From the absurdly costume-like topic to the affected language of Chase's message, I just can't imagine anyone like this exists outside of a 1920s novel. For chrissakes, I actually went to a New England prep school and a trad college (in the Ivy League) and never came across anyone that was so spot-on with the stereotypes.

Forget it, don't tell me if it's a joke. I sorta hope it's not.


----------



## Orsini (Apr 24, 2007)

Chase Hamilton said:


> After searching, it turns out Pakeman has _precisely_ what I am looking for:
> 
> 
> 
> ...


It looks good to me. And burgundy sounds great.

You seem to be within the Roetzel-thumping conventional wisdom (which you don't really need to be, anyway...)

Have a good time!


----------



## Pale Male (Mar 24, 2008)

*I just can't imagine anyone like... Chase Hamilton*

As the song goes, you need to "Use Your Imagination".

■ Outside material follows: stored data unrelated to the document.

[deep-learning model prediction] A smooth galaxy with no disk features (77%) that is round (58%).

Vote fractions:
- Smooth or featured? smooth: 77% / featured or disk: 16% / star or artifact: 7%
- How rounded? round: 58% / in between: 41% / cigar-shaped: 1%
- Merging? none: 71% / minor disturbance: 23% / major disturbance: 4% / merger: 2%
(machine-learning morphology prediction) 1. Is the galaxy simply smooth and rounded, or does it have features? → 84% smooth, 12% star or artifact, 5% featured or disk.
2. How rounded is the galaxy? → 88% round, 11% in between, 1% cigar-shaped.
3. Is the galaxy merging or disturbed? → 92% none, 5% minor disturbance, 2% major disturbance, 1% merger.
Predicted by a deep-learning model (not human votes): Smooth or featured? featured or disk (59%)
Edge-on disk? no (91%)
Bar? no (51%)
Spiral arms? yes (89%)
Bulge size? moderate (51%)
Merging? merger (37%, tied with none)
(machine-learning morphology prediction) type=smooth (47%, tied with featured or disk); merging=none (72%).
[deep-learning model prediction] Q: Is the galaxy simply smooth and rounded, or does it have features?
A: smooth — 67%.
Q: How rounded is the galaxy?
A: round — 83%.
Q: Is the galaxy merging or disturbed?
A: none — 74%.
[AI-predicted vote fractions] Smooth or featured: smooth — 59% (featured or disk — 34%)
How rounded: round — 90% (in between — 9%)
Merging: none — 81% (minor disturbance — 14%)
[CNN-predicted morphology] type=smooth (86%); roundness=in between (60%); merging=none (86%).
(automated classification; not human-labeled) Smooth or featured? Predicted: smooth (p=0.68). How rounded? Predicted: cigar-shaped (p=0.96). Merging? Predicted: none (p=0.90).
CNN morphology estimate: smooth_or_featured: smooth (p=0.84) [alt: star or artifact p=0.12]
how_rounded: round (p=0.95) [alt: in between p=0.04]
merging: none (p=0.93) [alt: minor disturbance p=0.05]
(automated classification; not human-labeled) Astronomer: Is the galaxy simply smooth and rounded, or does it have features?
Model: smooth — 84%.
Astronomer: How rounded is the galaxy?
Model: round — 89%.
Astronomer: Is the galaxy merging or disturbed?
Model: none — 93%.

A week or so into Freshman Year, after I neurotically convinced myself that all the Really Smart, Truly Witty, Fun, Swellegant People must actually be somewhere else -- Harvard, maybe? -- I walked into an meeting and saw a fellow seated on one of the leather sofas dressed in a burgundy velvet smoking jacket. So-and-so the third's Grandson. Too few and far between for my taste. One really should balance the grim pre-professionalism with a few characters that F. Scott might recognize.


----------



## Chase Hamilton (Jan 15, 2007)

*Use Your Imagination*

Use your imagination
Just take this motto for your theme.
And soon every night
Will be crowded with delight
And every day will be a dream.

Use your imagination
You'll see such wonders if you do.
Around you there lies
Pure enchantment in disguise
And endless joys you never knew.

Behind every cloud
There's a so-lovely star.
Behind every star,
There's a lovelier one by far.

So use your imagination
Just take this motto for your theme.
And soon you will dance
On the road to sweet romance
And every day will be a dream.
And every day will be a perfect dream.

Music and Lyrics: Cole Porter

All rights reserved.


----------



## pbc (Apr 4, 2008)

While I feel I have the right attitude (no reticence) to wear one, I don't think I would at this particular function. But I have no problems with such a host wearing it. Frankly, I don't think age has as much to do with being able to wear certain styles or articles as some people have mentioned. Attitude is far more important. I like the attention to detail Chase has put into this and think it will turn out wonderfully. In fact, white tie wouldn't seem out of place for this function either - carefully selected very elegant private dining room, planned menu in consultation with the chef, string quintet, select group of close friends, etc. Wear the jacket. Do post some pictures of the evening.

pbc


----------



## Miket61 (Mar 1, 2008)

Chase Hamilton said:


> Use your imagination
> Just take this motto for your theme.
> And soon every night
> Will be crowded with delight
> And every day will be a dream.


My first thought was Gene Wilder in _Willy Wonka and the Chocolate Factory_. For the song title, not his purple velvet suit...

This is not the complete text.